After Donegal thumped Armagh in their quarter-final at the Athletic Grounds, Orchard manager Kieran McGeeney suggested that he had noticed chinks in the Tír Chonaill armour.
“I might just ask Kieran where they were, I didn’t see that many of them in fairness,” O’Rourke says.
“I thought Donegal were set up very strong and gave the Armagh forwards very little room. There were very chinks there and going forward Donegal were very clinical.
“I thought one of the big things that day was their decision making. I though their decision making on the ball and off the ball as well … the fellas off the ball were making runs at the right time and making the right angles. That was crucial to their success.
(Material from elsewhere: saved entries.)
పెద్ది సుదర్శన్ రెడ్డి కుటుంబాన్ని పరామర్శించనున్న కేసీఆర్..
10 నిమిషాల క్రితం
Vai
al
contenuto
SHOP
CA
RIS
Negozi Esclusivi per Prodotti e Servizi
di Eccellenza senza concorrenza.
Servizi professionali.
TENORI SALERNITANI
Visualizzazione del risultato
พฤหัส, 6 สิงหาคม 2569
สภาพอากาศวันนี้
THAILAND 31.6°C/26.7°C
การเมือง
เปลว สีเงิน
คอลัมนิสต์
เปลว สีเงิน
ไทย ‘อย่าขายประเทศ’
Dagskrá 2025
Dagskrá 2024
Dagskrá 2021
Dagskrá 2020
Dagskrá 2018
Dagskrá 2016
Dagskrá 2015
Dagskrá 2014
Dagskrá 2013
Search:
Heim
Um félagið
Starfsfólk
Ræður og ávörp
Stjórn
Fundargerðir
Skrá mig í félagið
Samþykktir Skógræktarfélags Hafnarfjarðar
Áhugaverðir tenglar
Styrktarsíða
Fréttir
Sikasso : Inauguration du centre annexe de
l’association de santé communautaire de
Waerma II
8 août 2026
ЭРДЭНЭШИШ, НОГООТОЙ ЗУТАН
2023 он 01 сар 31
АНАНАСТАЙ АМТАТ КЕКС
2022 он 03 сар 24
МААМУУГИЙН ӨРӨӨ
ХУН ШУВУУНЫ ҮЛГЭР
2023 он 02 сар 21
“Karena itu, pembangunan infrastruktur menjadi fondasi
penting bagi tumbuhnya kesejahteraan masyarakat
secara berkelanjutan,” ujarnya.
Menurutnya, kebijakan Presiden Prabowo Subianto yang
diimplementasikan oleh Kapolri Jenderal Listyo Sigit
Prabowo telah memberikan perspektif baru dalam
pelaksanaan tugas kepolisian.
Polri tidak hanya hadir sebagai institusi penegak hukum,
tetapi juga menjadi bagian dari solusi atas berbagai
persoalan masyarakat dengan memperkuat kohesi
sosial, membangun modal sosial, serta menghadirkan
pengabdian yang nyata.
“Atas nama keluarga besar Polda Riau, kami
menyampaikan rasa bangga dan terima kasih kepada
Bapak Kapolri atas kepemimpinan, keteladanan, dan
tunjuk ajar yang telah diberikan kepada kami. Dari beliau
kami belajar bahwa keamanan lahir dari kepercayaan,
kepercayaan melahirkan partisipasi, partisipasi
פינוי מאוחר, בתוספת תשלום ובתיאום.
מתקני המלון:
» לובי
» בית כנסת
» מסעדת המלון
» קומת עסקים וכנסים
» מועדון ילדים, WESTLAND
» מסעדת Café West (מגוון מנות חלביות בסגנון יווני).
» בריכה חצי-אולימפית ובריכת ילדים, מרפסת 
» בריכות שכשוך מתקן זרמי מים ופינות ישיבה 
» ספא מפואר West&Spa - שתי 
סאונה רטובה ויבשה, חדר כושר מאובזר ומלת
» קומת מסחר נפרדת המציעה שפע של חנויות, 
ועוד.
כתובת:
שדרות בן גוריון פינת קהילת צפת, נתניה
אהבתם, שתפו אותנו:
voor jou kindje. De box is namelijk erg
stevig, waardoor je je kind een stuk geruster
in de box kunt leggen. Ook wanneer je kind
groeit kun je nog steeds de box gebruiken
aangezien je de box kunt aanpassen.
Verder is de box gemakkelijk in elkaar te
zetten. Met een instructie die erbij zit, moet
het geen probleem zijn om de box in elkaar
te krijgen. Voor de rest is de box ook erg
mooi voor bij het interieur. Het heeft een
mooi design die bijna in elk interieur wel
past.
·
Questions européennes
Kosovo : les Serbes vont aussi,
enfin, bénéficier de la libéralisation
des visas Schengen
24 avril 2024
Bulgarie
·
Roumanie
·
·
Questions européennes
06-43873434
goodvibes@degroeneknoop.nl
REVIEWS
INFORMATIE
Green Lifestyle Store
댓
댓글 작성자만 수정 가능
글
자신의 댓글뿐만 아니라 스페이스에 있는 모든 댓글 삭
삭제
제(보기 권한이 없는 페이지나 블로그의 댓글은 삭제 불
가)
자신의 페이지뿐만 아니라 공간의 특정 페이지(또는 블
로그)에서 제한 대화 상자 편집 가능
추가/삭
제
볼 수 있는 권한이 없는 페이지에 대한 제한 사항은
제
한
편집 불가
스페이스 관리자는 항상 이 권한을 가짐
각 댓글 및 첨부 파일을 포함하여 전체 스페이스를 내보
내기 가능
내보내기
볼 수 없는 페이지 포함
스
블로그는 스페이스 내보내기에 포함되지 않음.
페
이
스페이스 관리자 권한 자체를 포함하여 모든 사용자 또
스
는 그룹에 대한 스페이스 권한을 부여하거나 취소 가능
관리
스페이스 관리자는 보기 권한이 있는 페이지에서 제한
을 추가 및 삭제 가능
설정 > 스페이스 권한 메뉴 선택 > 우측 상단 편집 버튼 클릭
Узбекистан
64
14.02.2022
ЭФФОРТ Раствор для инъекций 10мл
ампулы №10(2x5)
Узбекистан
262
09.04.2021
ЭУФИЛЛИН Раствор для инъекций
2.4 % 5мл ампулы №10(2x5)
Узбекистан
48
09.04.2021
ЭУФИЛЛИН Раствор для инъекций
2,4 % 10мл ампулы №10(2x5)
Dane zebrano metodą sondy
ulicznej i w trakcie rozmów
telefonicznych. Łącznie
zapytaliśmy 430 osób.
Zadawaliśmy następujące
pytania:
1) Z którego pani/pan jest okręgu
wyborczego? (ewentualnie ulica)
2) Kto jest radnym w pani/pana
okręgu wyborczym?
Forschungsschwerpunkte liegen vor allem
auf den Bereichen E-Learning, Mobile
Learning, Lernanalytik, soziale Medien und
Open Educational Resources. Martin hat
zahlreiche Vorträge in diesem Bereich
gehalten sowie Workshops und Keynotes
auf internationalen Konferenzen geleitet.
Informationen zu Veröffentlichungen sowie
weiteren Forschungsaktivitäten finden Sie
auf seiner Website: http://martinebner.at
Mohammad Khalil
“Armagh probably had the same amount of attacks but Donegal made much better use of them. The right person usually took the shot and from the right position.”
Back in March, Monaghan overcame Donegal 0-9 to 1-4 in O’Donnell Park. That National League fixture was derided in the days and weeks afterwards with Jarlath Burns subsequently proclaiming ‘the death of Gaelic football’.
For the men patrolling the sidelines on Sunday, the scoreboard at the sound of David Coldrick’s final whistle is all that matters.
O’Rourke says: “When you are in charge of a team, you want that team to win and if Monaghan win this game two-one, I don’t think there will be too many people in Monaghan complaining about the game as a spectacle.”